Object outline annotations
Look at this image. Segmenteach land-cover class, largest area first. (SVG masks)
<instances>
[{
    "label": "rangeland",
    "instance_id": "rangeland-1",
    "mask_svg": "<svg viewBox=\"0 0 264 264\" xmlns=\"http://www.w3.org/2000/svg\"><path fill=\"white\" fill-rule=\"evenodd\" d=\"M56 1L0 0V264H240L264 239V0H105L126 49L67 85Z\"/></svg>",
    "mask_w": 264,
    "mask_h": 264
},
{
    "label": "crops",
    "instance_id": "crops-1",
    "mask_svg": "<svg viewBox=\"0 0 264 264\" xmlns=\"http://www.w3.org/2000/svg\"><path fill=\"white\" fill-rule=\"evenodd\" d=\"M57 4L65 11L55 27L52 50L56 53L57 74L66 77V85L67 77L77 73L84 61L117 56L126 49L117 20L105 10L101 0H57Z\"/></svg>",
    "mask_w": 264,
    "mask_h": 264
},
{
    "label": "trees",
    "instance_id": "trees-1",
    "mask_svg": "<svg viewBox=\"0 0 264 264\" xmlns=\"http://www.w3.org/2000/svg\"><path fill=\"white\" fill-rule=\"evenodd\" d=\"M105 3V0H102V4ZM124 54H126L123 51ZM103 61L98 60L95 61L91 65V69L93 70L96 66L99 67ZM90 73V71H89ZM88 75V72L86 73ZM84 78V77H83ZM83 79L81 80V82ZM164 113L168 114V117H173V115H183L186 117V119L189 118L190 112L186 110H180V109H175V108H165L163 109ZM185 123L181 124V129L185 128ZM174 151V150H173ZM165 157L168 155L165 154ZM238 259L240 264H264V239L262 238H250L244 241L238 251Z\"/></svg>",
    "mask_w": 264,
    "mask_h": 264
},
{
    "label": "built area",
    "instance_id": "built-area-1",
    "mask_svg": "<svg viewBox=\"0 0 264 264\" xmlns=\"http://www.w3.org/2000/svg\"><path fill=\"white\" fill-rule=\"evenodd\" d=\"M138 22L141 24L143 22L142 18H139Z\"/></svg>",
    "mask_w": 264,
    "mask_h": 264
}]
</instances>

- **Problem statement**:
Copy out each record exactly as given, omitting none.

- **Complete output**:
Look at this image. Segmenteach land-cover class, largest area first. (SVG masks)
<instances>
[{
    "label": "rangeland",
    "instance_id": "rangeland-1",
    "mask_svg": "<svg viewBox=\"0 0 264 264\" xmlns=\"http://www.w3.org/2000/svg\"><path fill=\"white\" fill-rule=\"evenodd\" d=\"M56 1L0 0V264H240L264 239V0H105L126 49L67 85Z\"/></svg>",
    "mask_w": 264,
    "mask_h": 264
},
{
    "label": "crops",
    "instance_id": "crops-1",
    "mask_svg": "<svg viewBox=\"0 0 264 264\" xmlns=\"http://www.w3.org/2000/svg\"><path fill=\"white\" fill-rule=\"evenodd\" d=\"M57 4L65 11L55 27L52 50L56 53L57 74L66 77V85L67 77L77 73L84 61L117 56L126 49L117 20L105 10L101 0H57Z\"/></svg>",
    "mask_w": 264,
    "mask_h": 264
},
{
    "label": "trees",
    "instance_id": "trees-1",
    "mask_svg": "<svg viewBox=\"0 0 264 264\" xmlns=\"http://www.w3.org/2000/svg\"><path fill=\"white\" fill-rule=\"evenodd\" d=\"M105 3V0H102V4ZM124 54H126L123 51ZM103 61L98 60L95 61L91 65V69L93 70L96 66L99 67ZM90 73V71H89ZM88 75V72L86 73ZM84 78V77H83ZM83 79L81 80V82ZM164 113L168 114V117H173V115H183L186 117V119L189 118L190 112L186 110H180V109H175V108H165L163 109ZM185 123L181 124V129L185 128ZM174 151V150H173ZM165 157L168 155L165 154ZM238 259L240 264H264V239L262 238H250L244 241L238 251Z\"/></svg>",
    "mask_w": 264,
    "mask_h": 264
},
{
    "label": "built area",
    "instance_id": "built-area-1",
    "mask_svg": "<svg viewBox=\"0 0 264 264\" xmlns=\"http://www.w3.org/2000/svg\"><path fill=\"white\" fill-rule=\"evenodd\" d=\"M138 22L141 24L143 22L142 18H139Z\"/></svg>",
    "mask_w": 264,
    "mask_h": 264
}]
</instances>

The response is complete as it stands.